Attorney General Gurbir S. Grewal today sent a letter to the Internal Revenue Service advising that, under his interpretation of state law, New Jerseyans who prepaid their 2018 local property taxes in 2017 are entitled to the 2017 state and local tax (SALT) deduction.

 

“This is a matter of fundamental fairness,” Grewal states in the letter, which addresses public confusion resulting from an IRS Advisory on the issue.  “If corporations can deduct employee bonuses in 2017 that will not be paid until 2018, individuals must be able to deduct property tax payments they made in 2017.”

 

The Tax Cuts and Jobs Act of 2017 adopted an unprecedented change to the federal tax code. Previously, taxpayers could deduct from their federal tax liability all money paid for state and local income, property and sales taxes. Under the new code, however, the same taxpayers can only claim a deduction of up to $10,000 for those taxes.

 

Attorney General Grewal’s letter notes that many New Jersey residents, in an attempt to “mitigate the impact of the new law” rushed to prepay their state and local taxes in 2017. Indeed, Grewal continues, “thousands of our residents … assumed that local property tax payments made in 2017 would receive 2017 federal tax treatment.”

 

However, the IRS issued an Advisory on December 27, 2017 that was ambiguous and left the public unclear on the issue.
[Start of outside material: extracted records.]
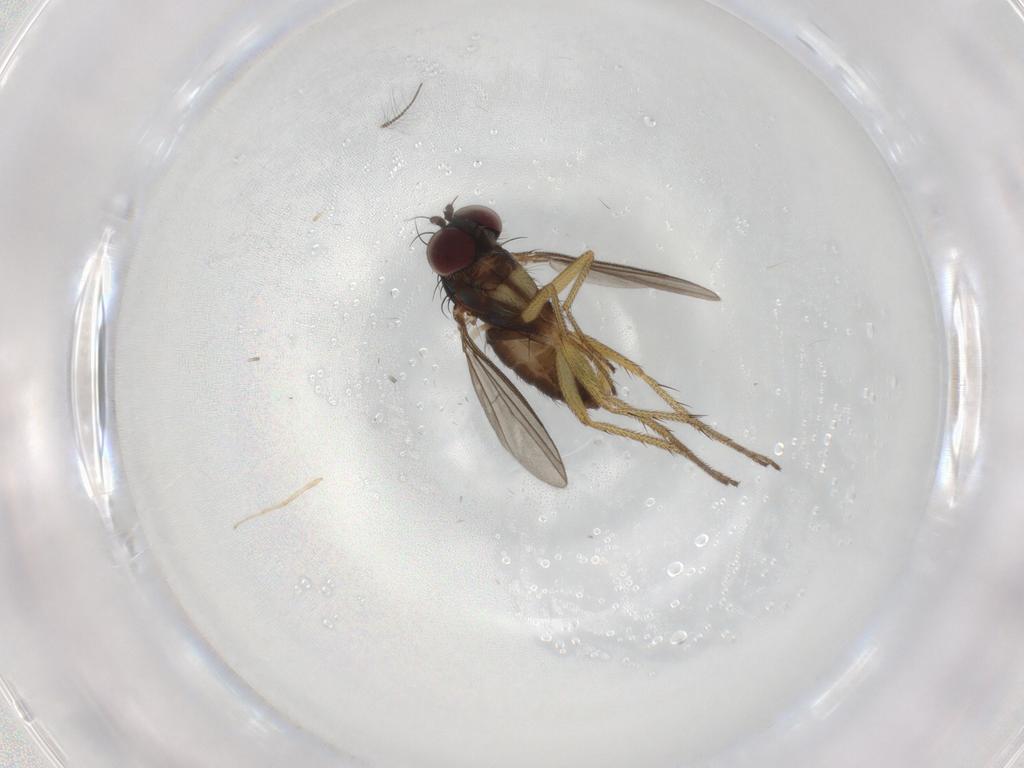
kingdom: Animalia
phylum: Arthropoda
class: Insecta
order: Diptera
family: Dolichopodidae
The IRS Advisory said that only some 2018 real property taxes prepaid in 2017 would qualify for 2017 treatment.

 

According to the Advisory, whether or not an individual would be allowed a deduction for prepayment depends “on whether … the real property taxes are assessed prior to 2018.” That question, the Advisory added, is an issue of “state or local law.”

 

In his letter to the IRS today, Attorney General Grewal says that New Jersey law “welcomes prepayments – and if residents start satisfying their tax obligations during the prior year, their payments are ‘credited’ at that time. So as a matter of state law, a 2018 local property tax payment made in 2017 is entitled to treatment under 2017 rules.”

 

Even if New Jersey statutes did not resolve the issue, Grewal notes,  an Executive Order issued in 2017 reaffirmed the State’s intent to permit prepayment of 2018 property taxes in calendar year 2017, and “to credit those payments as received in calendar year 2017 if the payment is postmarked on or before December 31, 2017.”

 

“All relevant sources of New Jersey law thus point to the same result – that New Jersey residents who prepaid their 2018 local property taxes in 2017 are entitled to the SALT deduction that applied in 2017,” the letter asserts. “State statutes, executive orders and agency notices are clear that residents may satisfy property tax assessments in advance and payments must be credited at that time.”

 

Attorney General Grewal’s letter closes by expressing his readiness to discuss the matter further, and expressing his hope the IRS “can confirm that New Jersey taxpayers who paid 2018 property taxes on or before December 31, 2017 will be eligible for the deductions available in 2017.”